Controversy Spurs Second Resignation

January 16, 2003|Alan Abrahamson | Times Staff Writer

Patrick J. Rodgers, the U.S. Olympic Committee's ethics compliance officer, resigned Wednesday, the second high-profile resignation from a USOC position sparked by the policy-making executive committee's decision Monday to take no action against Chief Executive Lloyd Ward in an ethics-related controversy.

"I cannot possibly teach ethics, counsel individuals on ethical behavior or promote a code that is not practiced or enforced by the leadership of the organization," Rodgers said in a telephone interview.

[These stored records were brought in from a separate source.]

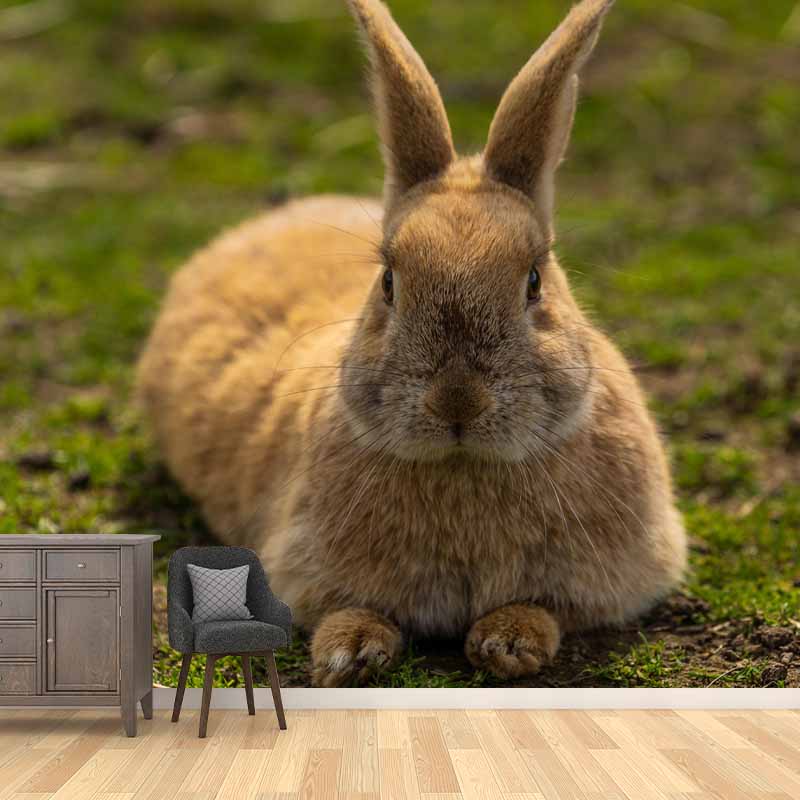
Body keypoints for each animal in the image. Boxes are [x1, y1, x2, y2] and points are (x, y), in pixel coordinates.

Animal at [137, 0, 686, 686]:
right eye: (389, 282)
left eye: (534, 280)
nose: (457, 401)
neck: (463, 466)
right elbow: (347, 609)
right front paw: (349, 653)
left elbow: (546, 607)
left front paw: (509, 641)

A USOC ethics board report made public Monday said that Ward had "created the appearance of a conflict of interest" after directing USOC staff to make introductions on behalf of Detroit-based Energy Management Technologies to Pan Am organizers in the Dominican Republic, site of the 2003 Games. The company had ties to Ward's brother and a childhood friend. No contract has been signed.

The report, however, recommend no disciplinary action, and the executive committee took none.

Brian Derwin of USA Weightlifting, a former member of the USOC's ethics oversight committee, resigned Monday from the 22-person executive committee and a variety of other USOC positions. He said he believed "there was a clear conflict of interest violation."

In a resignation letter dated Wednesday, Rodgers, 58, the USOC's compliance officer since February 2000, said it was "disheartening" to read in the ethics report that "others, including me, might have precluded Lloyd's actions by 'counseling him on his ethical obligations and restrictions.' "

That "belies credibility," since USOC leadership reviewed and presented the organization's ethics code to the 120-member board of directors for approval just last April, Rodgers said.

He also said, "It is important for leaders to accept responsibility for their actions and set an appropriate example for accountability. In that regard, I should not have agreed to a request by the [ethics] oversight committee chair," meaning Kenneth M. Duberstein, a former White House chief of staff, "to recuse myself from further deliberations after refusing to comply with his advice that I needed, for my own good, 'To find a way to make this go away.' "

Duberstein said, "While I don't think it's appropriate to comment on these allegations, I am very comfortable with the integrity of the deliberations of the ethics committee, the process that the committee went through and the unanimous conclusions that we reached."